The following descriptions and definitions of terms relevant to palliative care, advance care planning and bereavement have been compiled from the Strengthened Aged Care Standards and the Aged Care Quality and Safety Commission’s Glossary of terms in the Guidance for the Strengthened Aged Care Standards. They provide the context for the meaning of these terms within the aged care sector.

Advance care planning

The voluntary process of planning for future health and personal care needs. It provides a way for an older person to make their beliefs, values and preferences for future medical care known to inform future medical decisions, if the older person cannot make or communicate these decisions themselves. Advance care planning is not a single event but an ongoing process and conversation that should be undertaken early and revisited regularly. [1]

Advance care planning documents

A catch-all term to include documents that result from advance care planning. It includes Advance Care Directives and advance care plans.

An Advance Care Directive is a document completed and signed by a competent older person who still has decision- making capacity regarding their future care and preferences for end-of-life care. In Australia, advance care directives are recognised by specific legislation or common law. Advance care directives can record the person’s preferences for future care and/or appoint a substitute decision-maker to make decisions about the person’s health care.

An advance care plan captures what is known about a person’s beliefs, values and preferences in relation to future care decisions, but it does not meet the requirements for statutory or common law recognition as a result of the person’s insufficient capacity.
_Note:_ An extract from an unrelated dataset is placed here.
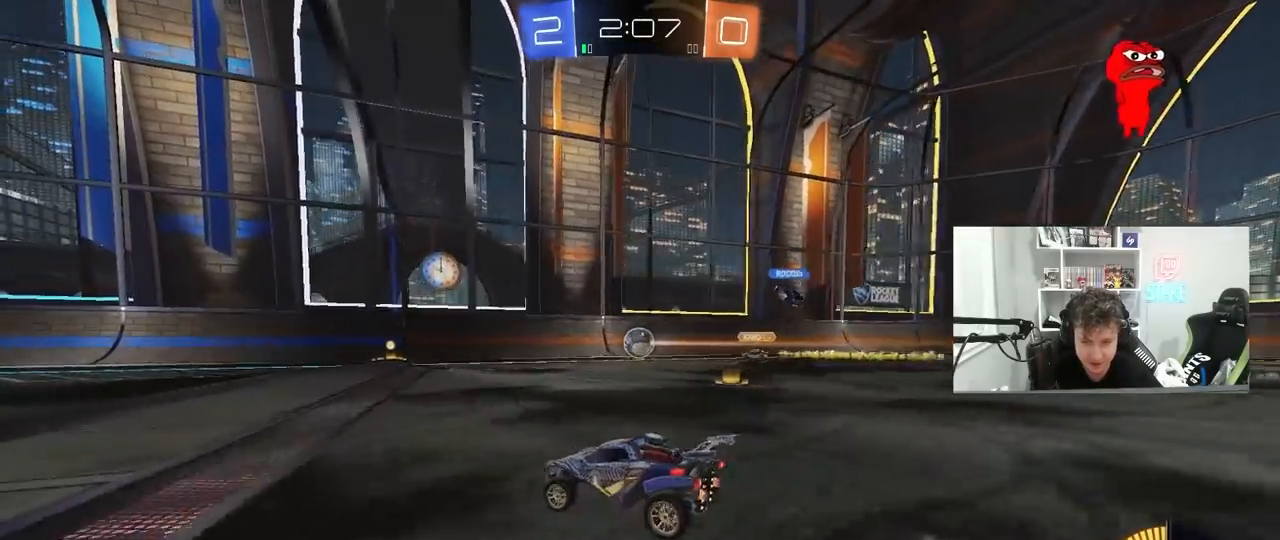
{"keys": ["w"], "mouse": [], "mouse_move": "still", "events": [[150, "w", "down"], [483, "a", "up"]]}
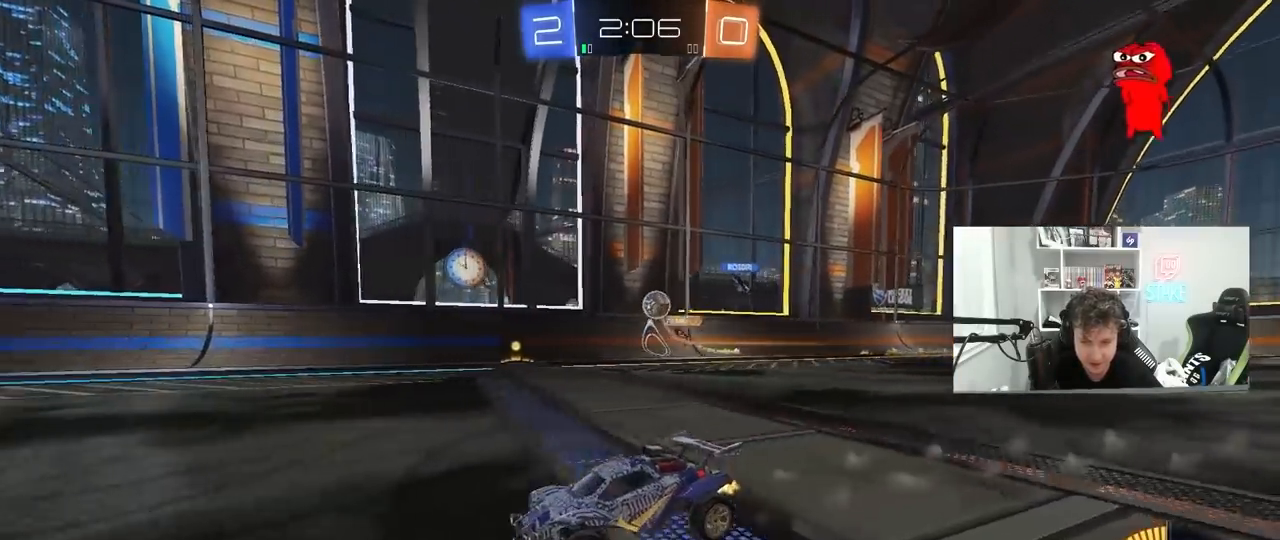
{"keys": ["a", "w"], "mouse": [], "mouse_move": "still", "events": [[83, "d", "down"], [217, "d", "up"], [350, "a", "down"]]}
The document may provide helpful information to guide substitute decision-makers and health professionals but is not legally binding. (Advance Care Planning Australia, Advance Care Planning: Aged care implementation guide). [1]

Advocate

An advocate is an impartial person who can support older people in a variety of situations – from understanding aged care services or fees through to understanding their rights and managing their aged care. The Australian Government offers free, independent, and confidential support through the National Aged Care Advocacy Program (NACAP). The program is delivered by the Older Persons Advocacy Network (OPAN). [1]

Anticipatory medicines

Medicines prescribed and dispensed in preparation for a time when a person needs them. They are used to manage symptoms in the home with the goals of rapid relief and avoiding unplanned or unwarranted admission to a healthcare facility. [1,2]

Bereavement support

Bereavement support includes the emotional, psychosocial and spiritual support provided to families and loved ones before and after the death of a person. It is designed to help people cope with grief, loss and adjustment. Bereavement support may look different in different communities, depending on the lived experiences and cultural backgrounds of those involved (ACSQHC, Essential elements for safe and high-quality end-of-life care: National Consensus Statement). [2]

Carer

A partner, family member or friend who provides unpaid care, support and help to an older person. A carer may also be an older person. This does not include employees of the provider, or people the provider contracts or pays to provide care and services, or people who help as a volunteer. This definition is in line with the Carer Recognition Act 2010. [1,2]

Clinical care

Health care that encompasses the prevention, treatment and management of illness or injury, as well as the maintenance of psychosocial, mental and physical wellbeing. It includes care provided by doctors, nurses, pharmacists, allied health professionals and other regulated health professionals. Organisations providing clinical care are expected to make sure it is best practice, meets the older person’s needs, and optimises the older person’s health and wellbeing. [1,2]

Clinical governance

An integrated set of leadership behaviours, policies, procedures, responsibilities, relationships, planning, monitoring and improvement mechanisms that are implemented to support safe, quality clinical care and good clinical outcomes for each older person. The purpose of clinical governance in aged care is to support the workforce and visiting health professionals in a service to provide safe, quality clinical care as part of a holistic approach to aged care that is based on the needs, goals and preferences of the older person (Aged Care Quality and Safety Commission (ACQSC), Glossary). [1,2]

Comprehensive care

Comprehensive care involves teams of health professionals working together and communicating effectively to plan, manage and coordinate care with the older person, their family and carers. It requires providers to have systems and processes in place to support this, and to foster a collaborative and person-centred culture. (NSQHS). [1.2]

Coordinated care

Health and aged care systems can be difficult to navigate, especially for people with multiple conditions or complex, long-term health care needs. Coordinating care so that relevant information is transferred between providers (for example, a GP and a specialist) and settings (for example, emergency department and residential aged care) is crucial if an older person is to receive consistent, cohesive care. The goal of coordinated care is to ensure that all providers and organisations involved in an older person’s care have the information they need to provide the right type of care, at the right time. This is achieved through establishing cooperative, ongoing relationships between an older person, aged care services, their family, carer and substitute decision maker and their health care providers. (AIHW). [2]

Culturally safe care

Culturally safe care and services are planned and delivered in a way that is spiritually, socially, emotionally and physically safe and respectful for older people. Culturally safe care and services ensure that an older person’s identity is respected so that who they are and what they need is not questioned or denied. Whether care and services are ‘culturally safe’ can only be determined by those receiving care. For Aboriginal and Torres Strait Islander peoples, culturally safe practice is the ongoing critical reflection on provider knowledge, skills, attitudes, practicing behaviours and power differentials in delivering safe, accessible and responsive care and services free of racism. [1,2]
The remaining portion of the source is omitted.